As I remember it, the idea behind these amps was that there you wouldn’t have to bias them – in fact, there is no internal bias adjustment .. you would just buy sets of Mesa Boogie-brand tubes that were the pre-selected correct values to fit your amp and install them yourself. Good enough – back in the day, ‘bias’ was a voodoo word I didn’t know the meaning of, and taking your amp in for service was expensive and somewhat akin to having a child in the hospital. Thing is, Mesa apparently doesn’t offer these sets anymore, and there’s hardly any places selling matched sextets of power tubes of any brand — which seems odd, since every other band I see has a Double or Triple Rec. I even, God help me, went to Guitar Center. Everybody hates GC, but the one in New Orleans is like some new circle of hell, staffed by dead-eyed suburban emo boys who have no idea what you’re talking about, ever. Me : ” So, this sad little assortment of dog-eared-box Mesa tubes is all you’ve got? Do you sell matched 6L6’s? ” — emo boy : ( blank expression … trying to think of a lie … failing ).

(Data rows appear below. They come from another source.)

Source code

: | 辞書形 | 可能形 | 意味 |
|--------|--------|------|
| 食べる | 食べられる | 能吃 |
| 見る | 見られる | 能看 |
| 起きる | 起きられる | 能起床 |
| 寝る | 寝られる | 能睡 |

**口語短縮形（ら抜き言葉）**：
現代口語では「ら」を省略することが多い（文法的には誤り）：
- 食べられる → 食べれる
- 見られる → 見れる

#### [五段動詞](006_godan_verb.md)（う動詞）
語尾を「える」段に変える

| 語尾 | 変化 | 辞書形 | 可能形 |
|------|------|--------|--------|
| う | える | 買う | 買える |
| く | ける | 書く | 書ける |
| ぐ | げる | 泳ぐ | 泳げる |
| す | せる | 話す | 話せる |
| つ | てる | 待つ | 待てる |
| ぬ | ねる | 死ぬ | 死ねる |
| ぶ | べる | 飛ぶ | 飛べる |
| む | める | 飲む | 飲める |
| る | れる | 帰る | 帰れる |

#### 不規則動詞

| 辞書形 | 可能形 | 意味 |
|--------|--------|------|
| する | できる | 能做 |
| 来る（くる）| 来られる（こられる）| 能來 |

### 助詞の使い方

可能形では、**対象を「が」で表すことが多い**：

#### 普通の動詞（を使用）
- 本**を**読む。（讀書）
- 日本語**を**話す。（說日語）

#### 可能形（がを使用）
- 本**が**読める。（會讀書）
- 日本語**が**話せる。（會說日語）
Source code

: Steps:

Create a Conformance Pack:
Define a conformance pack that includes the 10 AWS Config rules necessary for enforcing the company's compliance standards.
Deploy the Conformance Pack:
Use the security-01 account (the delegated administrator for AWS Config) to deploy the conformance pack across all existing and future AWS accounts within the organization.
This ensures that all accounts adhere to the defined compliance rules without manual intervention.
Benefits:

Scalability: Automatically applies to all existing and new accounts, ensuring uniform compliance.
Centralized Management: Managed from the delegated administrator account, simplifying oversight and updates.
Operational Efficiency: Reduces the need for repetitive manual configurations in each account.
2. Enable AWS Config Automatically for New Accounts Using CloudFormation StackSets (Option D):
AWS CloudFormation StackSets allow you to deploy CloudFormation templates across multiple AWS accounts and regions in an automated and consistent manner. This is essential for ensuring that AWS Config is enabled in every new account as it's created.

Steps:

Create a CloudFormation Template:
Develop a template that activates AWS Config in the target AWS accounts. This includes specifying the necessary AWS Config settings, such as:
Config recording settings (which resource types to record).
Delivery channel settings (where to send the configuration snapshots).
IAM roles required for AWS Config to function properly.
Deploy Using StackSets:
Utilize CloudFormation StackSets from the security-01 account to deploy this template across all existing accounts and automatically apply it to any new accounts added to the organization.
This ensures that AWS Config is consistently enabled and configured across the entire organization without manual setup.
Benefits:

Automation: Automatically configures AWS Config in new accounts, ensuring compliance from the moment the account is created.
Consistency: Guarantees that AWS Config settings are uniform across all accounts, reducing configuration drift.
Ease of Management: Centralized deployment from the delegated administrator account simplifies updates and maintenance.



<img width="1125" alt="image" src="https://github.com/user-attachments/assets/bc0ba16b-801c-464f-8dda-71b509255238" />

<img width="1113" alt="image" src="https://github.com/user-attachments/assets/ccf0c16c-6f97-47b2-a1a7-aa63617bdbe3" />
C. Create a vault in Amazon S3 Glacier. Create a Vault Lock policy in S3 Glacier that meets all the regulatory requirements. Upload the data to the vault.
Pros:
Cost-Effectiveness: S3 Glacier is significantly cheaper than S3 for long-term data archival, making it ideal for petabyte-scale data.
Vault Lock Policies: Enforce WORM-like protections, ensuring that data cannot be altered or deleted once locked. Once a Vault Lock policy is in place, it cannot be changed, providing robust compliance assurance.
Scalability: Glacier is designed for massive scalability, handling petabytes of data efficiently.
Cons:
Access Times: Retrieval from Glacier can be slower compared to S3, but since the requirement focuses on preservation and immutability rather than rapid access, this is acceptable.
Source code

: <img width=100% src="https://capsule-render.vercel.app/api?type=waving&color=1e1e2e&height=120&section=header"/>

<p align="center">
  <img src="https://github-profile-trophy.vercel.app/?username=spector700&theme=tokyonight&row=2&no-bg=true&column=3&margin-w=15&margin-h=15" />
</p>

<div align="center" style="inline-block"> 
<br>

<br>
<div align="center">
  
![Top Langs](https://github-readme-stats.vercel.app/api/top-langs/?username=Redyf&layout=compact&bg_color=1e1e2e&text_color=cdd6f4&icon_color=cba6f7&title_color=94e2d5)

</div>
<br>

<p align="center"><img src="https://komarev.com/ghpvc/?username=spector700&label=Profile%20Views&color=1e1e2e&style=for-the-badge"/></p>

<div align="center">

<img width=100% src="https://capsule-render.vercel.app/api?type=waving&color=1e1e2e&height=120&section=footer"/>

This probably wouldn’t be a problem if I was in Hollywood or NYC, but I live in the ass-end underside of America and, clearly, I would have to turn to the internet. I asked 2 different techs about it and they both said the same thing : buy decent tubes, turn the amp on, and watch it in the dark for a while. If it looks like it’s not going to catch fire, go ahead and play through it. Okaaayyyyyy, I thought — I got Russian-made EH 5U4’s, EH ‘yellow logo’ 12AX7’s, and I found a matched set of Winged C 6L6’s ( also Russian ) on eBay. Given the popularity of these amps ( this is the old 2-channel version, but the 3-channel model uses the same complement of tubes ), I’m surprised you can’t just get the whole set at Guitar Center or one of those mail-order places .. but, anyway, a little under 300 bucks ( ≥ gasp ≤ ) later, the amp sounds great. I love the smell of ink burning off of new tubes.
Something else : kindly, guitar players are tinkerers. Unkindly, they’re tweakers .. I admit to being both. I tested the Mesa with a speaker cabinet I built from garbage.
A couple of years ago, a guy I was recording came by with an old ( early-mid 1950s ) Philco Phonorama speaker cabinet ( for a radio or a console phonograph or a TV, I have no idea ) – he was like, ” Here, I found this in the trash, you should have it “, and he was right — I took one look at it and decided that I had to make it live again ( dig that metal handle! ).
I threw out the water-damaged paper tweeter that was inside, replaced the rotting grillcloth with nicer fabric from an old radio, and installed a Jensen vintage reissue 10″ speaker. There was a volume control on top of the enclosure, and I replaced that with an input jack I made from a Les Paul jack-plate. I haven’t gotten around to making a back for the thing yet, so when I record with it I just put it on the floor, facing up at the ceiling. It’s got a very, very weird, nasal sound that isn’t very useful except maybe as a special effect, but it can add something cool to a ‘normal’ signal when mixed in correctly.